Published Oct 27, 2014
CathRn37
1 Post
Currently my hospital has the following:
Tele nurses may titrate nitro for chest pain. if nitro titration needed for blood pressure they must go to the ICU. I find this a very inefficient use of critical care beds, unnecessary patient movement, and feel that properly trained tele nurses should be able to do either.
I am currently trying to change this so my question is; how do your facilities approach RN's giving nitro gtts?
what resources, re articles, studies etc. were used to arrive at that method?

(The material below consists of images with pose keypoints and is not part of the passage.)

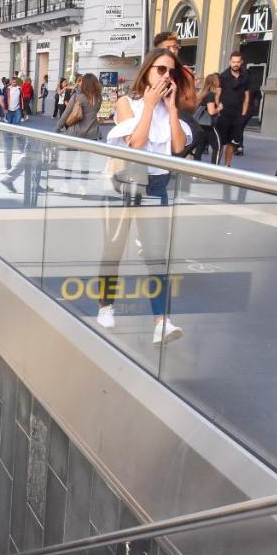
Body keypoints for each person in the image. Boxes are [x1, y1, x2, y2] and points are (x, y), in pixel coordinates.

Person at [98, 49, 191, 345]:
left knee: (156, 256)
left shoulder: (169, 107)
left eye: (170, 72)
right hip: (127, 184)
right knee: (115, 248)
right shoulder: (127, 103)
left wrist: (172, 109)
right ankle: (106, 304)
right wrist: (149, 106)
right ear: (147, 70)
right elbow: (135, 144)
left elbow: (178, 147)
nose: (165, 76)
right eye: (160, 70)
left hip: (158, 185)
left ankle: (161, 321)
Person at [217, 51, 251, 167]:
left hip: (237, 115)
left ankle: (227, 165)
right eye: (233, 62)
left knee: (231, 143)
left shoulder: (245, 76)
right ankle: (216, 165)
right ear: (229, 62)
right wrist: (218, 109)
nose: (235, 64)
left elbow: (247, 97)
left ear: (241, 62)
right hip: (224, 114)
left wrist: (243, 115)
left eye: (237, 62)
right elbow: (217, 94)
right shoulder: (223, 76)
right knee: (221, 142)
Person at [191, 73, 221, 161]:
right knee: (218, 147)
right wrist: (219, 108)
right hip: (209, 125)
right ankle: (214, 170)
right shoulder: (210, 95)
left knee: (200, 148)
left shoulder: (203, 94)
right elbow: (212, 111)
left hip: (201, 125)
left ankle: (195, 171)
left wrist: (217, 97)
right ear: (215, 83)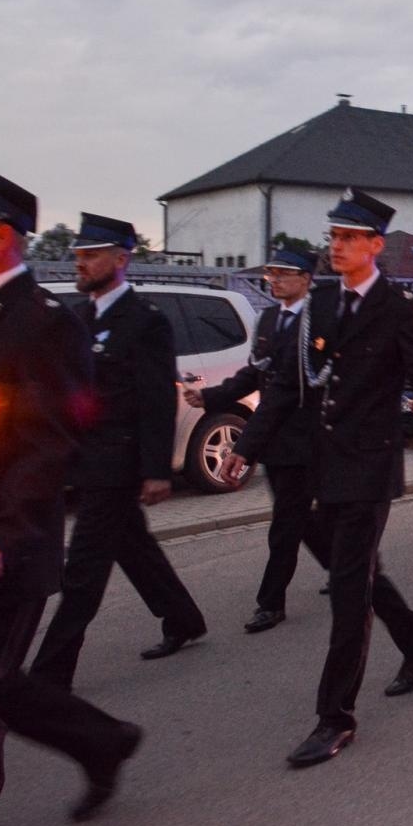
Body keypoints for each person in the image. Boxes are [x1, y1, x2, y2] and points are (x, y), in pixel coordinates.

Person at [220, 188, 413, 768]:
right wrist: (247, 446)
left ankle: (335, 717)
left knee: (347, 591)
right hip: (317, 462)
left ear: (375, 245)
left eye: (347, 238)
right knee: (355, 572)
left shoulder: (399, 305)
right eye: (332, 237)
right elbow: (287, 384)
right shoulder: (319, 303)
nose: (335, 247)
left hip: (369, 467)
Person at [0, 166, 144, 826]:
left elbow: (50, 442)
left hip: (0, 550)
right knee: (0, 687)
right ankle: (100, 740)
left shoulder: (43, 323)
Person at [31, 214, 208, 688]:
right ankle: (183, 618)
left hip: (118, 461)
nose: (81, 263)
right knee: (133, 546)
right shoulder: (81, 316)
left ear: (120, 259)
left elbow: (155, 399)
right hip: (86, 458)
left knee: (83, 569)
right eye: (79, 255)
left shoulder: (145, 321)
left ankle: (49, 677)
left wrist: (157, 470)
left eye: (91, 255)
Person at [186, 244, 317, 633]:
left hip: (309, 441)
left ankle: (273, 602)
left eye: (283, 274)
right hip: (278, 442)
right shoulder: (270, 319)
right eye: (270, 273)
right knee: (299, 522)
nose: (274, 280)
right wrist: (210, 397)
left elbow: (283, 395)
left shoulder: (317, 323)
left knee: (293, 524)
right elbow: (255, 373)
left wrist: (243, 448)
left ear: (305, 278)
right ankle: (351, 571)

thanks everyone for any input.
Here.I.Stand, BSN, RN
5,047 Posts
The cardiac RNs in the group might have better info--and I have worked in a CVICU but it's been a long time--but I've only seen nitro gtts used for chest pain. As a cardiac vasodilator but not so much a peripheral one, BUT one that can have icky side effects like that headache, it just isn't ideal for someone who needs BP control. In my current ICU, our docs tend to favor Nicardipine if someone needs to be on a gtt for HTN.

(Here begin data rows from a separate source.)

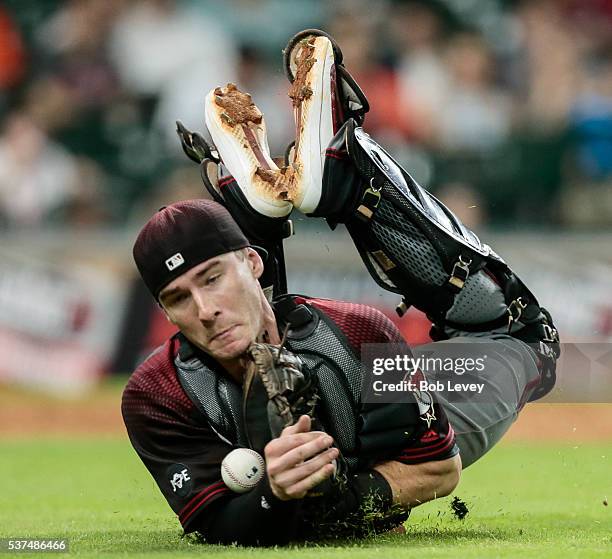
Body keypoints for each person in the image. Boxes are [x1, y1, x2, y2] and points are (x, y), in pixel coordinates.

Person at [122, 30, 559, 545]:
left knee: (526, 338)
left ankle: (329, 186)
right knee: (267, 328)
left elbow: (439, 469)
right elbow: (211, 521)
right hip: (343, 384)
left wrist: (335, 499)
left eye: (213, 279)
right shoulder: (154, 396)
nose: (205, 310)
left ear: (253, 263)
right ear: (165, 314)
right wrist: (276, 496)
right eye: (178, 299)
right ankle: (323, 182)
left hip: (397, 384)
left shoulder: (359, 334)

And yes, I do believe that if a pt is needing a vasoactive gtt for their BP, he/she should be in the ICU. It's not a matter of tele/stepdown RNs not being "able to be trained," or "properly trained," but that it's wildly unsafe with the kind of staffing ratios they have on the floor. It's just too difficult to closely monitor the pt every couple of minutes to ensure that they're getting the appropriate rate at that moment when you have four other pts to assess, medicate, ambulate, toilet, call MDs on, answer family questions and phone calls, do Dietary's job and getting requested food, draw labs etc. etc. etc.
firstinfamily, RN
790 Posts
I think they should be in ICU also, mostly because of the need for more frequent vital signs. It is true the RNs on the tele unit could most likely titrate the medication, but getting the blood pressure in a timely manner would not be feasible due to the RN to pt ratios are so much higher. It does seem the same medication should be used on the tele unit as in the ICU, but the availability of RN is the issue. I have used NTG for both B/P and chest pain problems.

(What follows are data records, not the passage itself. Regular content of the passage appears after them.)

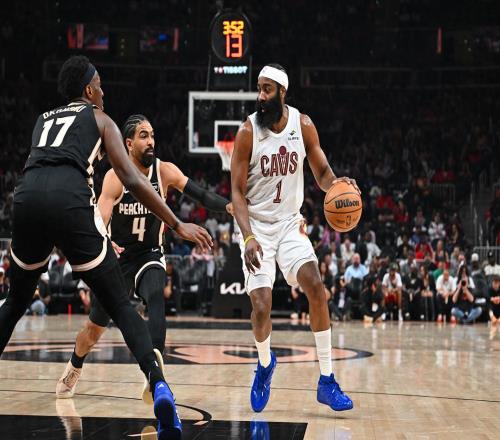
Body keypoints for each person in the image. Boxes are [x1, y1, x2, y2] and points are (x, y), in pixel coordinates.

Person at [0, 56, 212, 439]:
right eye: (98, 83)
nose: (103, 90)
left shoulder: (43, 119)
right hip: (70, 199)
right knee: (120, 305)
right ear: (88, 89)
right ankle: (158, 384)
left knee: (15, 302)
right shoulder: (100, 119)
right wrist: (177, 223)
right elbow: (132, 178)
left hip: (26, 197)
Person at [56, 114, 231, 404]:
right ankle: (75, 364)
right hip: (119, 259)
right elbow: (101, 217)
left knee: (156, 294)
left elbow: (200, 194)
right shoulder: (114, 177)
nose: (151, 141)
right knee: (93, 331)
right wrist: (105, 240)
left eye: (152, 135)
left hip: (150, 253)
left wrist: (229, 206)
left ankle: (155, 370)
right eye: (143, 136)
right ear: (128, 143)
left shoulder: (164, 171)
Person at [231, 64, 357, 413]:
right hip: (256, 227)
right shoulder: (247, 132)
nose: (261, 96)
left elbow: (322, 172)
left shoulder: (303, 125)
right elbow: (236, 192)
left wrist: (339, 186)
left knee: (316, 287)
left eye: (267, 89)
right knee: (261, 306)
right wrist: (247, 237)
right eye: (259, 88)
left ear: (282, 93)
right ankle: (265, 364)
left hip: (289, 224)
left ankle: (327, 381)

I should clarify, I have *heard of* using Nitro for BP, but haven't seen it in my own practice.
firstinfamily--exactly! We have to check a BP minimally q 15 minutes with vasoactive drips...but generally the pt has an art line and is being monitored continuously since that frequent cuff pressures would drive someone batty. Plus it's not good for the skin. That's just not feasible on the floor.
nowim clean
296 Posts
Nitro titrate is sent to unit good thing too since now we are taking more patients to nurse and are unable to monitor as closely as a nurse with only 2 patients. There was a time when tele was for cardiac issues but now we admit everything to our tele unit to the point it looks like med/surg and with all the float nurses it's just unsafe.